• Extrait fourni
%%
SOUTHERN PACIFIC RESOURCE CORP.

SOUTHERN PACIFIC RESOURCE CORP.
c.
PRÉSIDENT DE L’AGENCE DES SERVICES FRONTALIERS DU CANADA

Appel no AP-2014-028

Décision rendue
le vendredi 18 septembre 2015

Motifs rendus
le vendredi 2 octobre 2015

TABLE DES MATIÈRES

 

EU ÉGARD À un appel entendu le 2 juin 2015, en vertu de l’article 67 de la Loi sur les douanes, L.R.C. (1985), ch. 1 (2e suppl.);

ET EU ÉGARD À diverses décisions rendues par le président de l’Agence des services frontaliers du Canada le 20 novembre 2014 aux termes du paragraphe 60(4) de la Loi sur les douanes.

ENTRE

SOUTHERN PACIFIC RESOURCE CORP. Appelante

ET

LE PRÉSIDENT DE L’AGENCE DES SERVICES FRONTALIERS DU CANADA Intimé

DÉCISION

L’appel est admis. Les montants payés par Southern Pacific Resource Corp., afin de pouvoir procéder au présent appel, doivent être remboursés par l’Agence des services frontaliers du Canada.

Jason W. Downey
Jason W. Downey
Membre présidant

L’exposé des motifs suivra à une date ultérieure.

Lieu de l’audience : Ottawa (Ontario)
%%
• Données fournies
%%
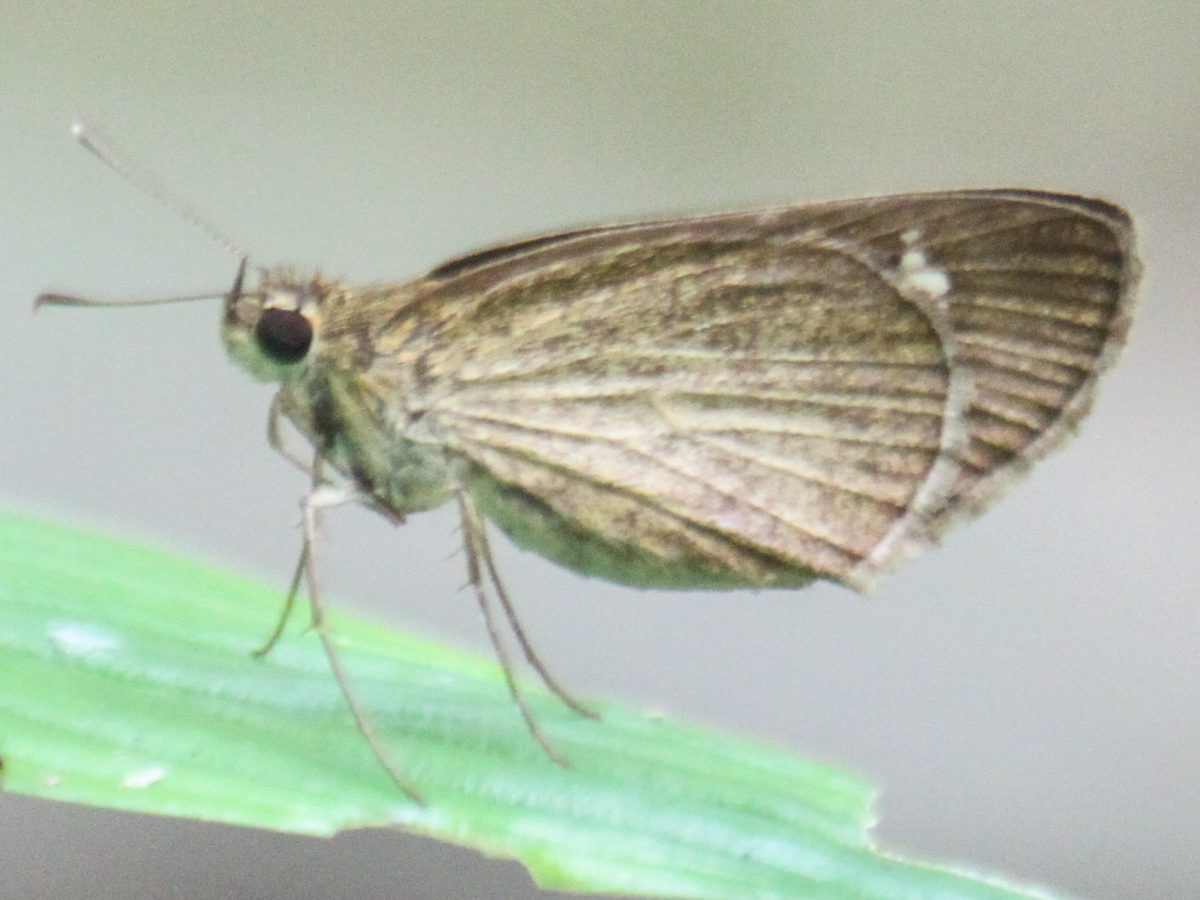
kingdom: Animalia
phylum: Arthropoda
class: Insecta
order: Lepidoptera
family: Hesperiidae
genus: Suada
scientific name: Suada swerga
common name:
%%
• Travail à faire
Selon l'extrait fourni, à quelle date l'appel a-t-il été entendu ? Répondez en une phrase, s'il vous plaît.

• Réponse ci-dessous
L'appel a été entendu le 2 juin 2015.